As far as his scientific work, the bulk that has arrived to us is not great, and these have done it in addition in fragmentary state nevertheless by testimonies, from the English scholars whose master he was in England, such Walcher of Malvern or Adelard of Bath- we know of his important role as a cultural translator from the Eastern culture to the West. Among works to which he is related to the relevant one is "On Dracone", that would deal with the calculation of the movements of the stars, or "On Astronomy", consisting of a astronomical grids according to the Arab, Persian and Latin calendars. With them and the aid of astrolab it was possible to find out, for the first time and with accuracy, the ascending positions of the sun, moon, and the five known planets.

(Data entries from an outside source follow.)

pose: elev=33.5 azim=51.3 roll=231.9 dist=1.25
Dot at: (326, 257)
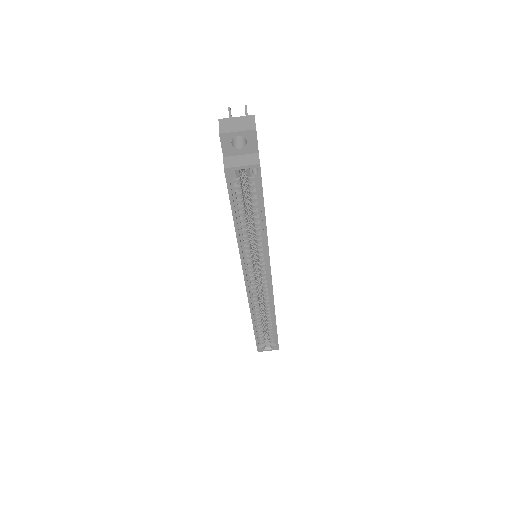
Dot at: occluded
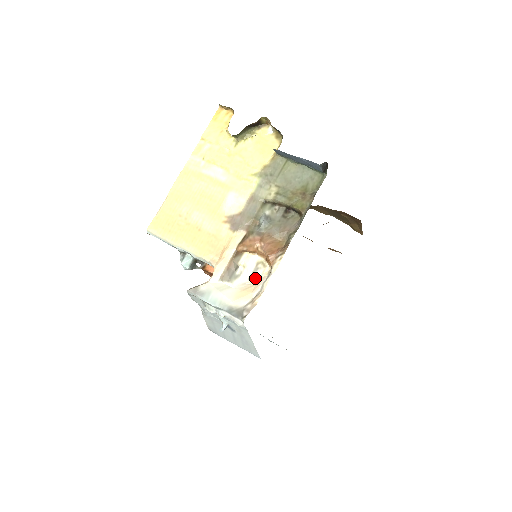
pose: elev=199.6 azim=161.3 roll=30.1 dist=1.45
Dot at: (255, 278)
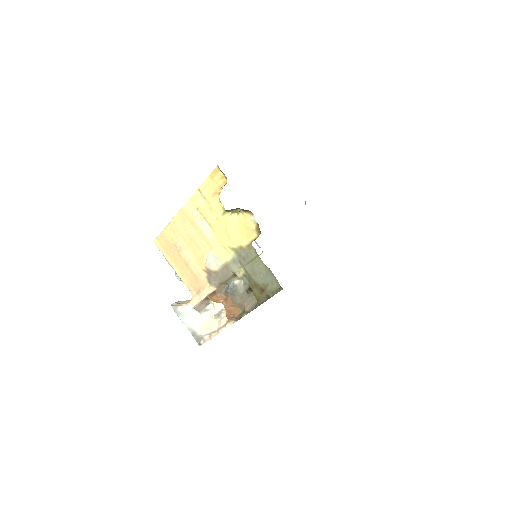
Dot at: (219, 317)
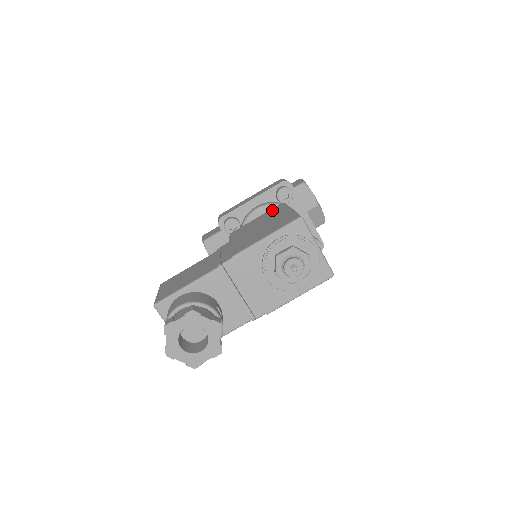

But Pedro Alfonso has been specially associated to his "Clericalis Discipline", his most famous work, through which very many medieval stories, translated into Latin, were spread in Europe apart from stablishing some didactic models that would be followed by other medieval authors.
To sum it up, even if Pedro Alfonso were not a great creator, he was a manyfold, innovator, anxious man, with an eagerness of constant renovation, and who exerted an important teaching, not only in the Hispanic context, but thoughout the Europe of his time.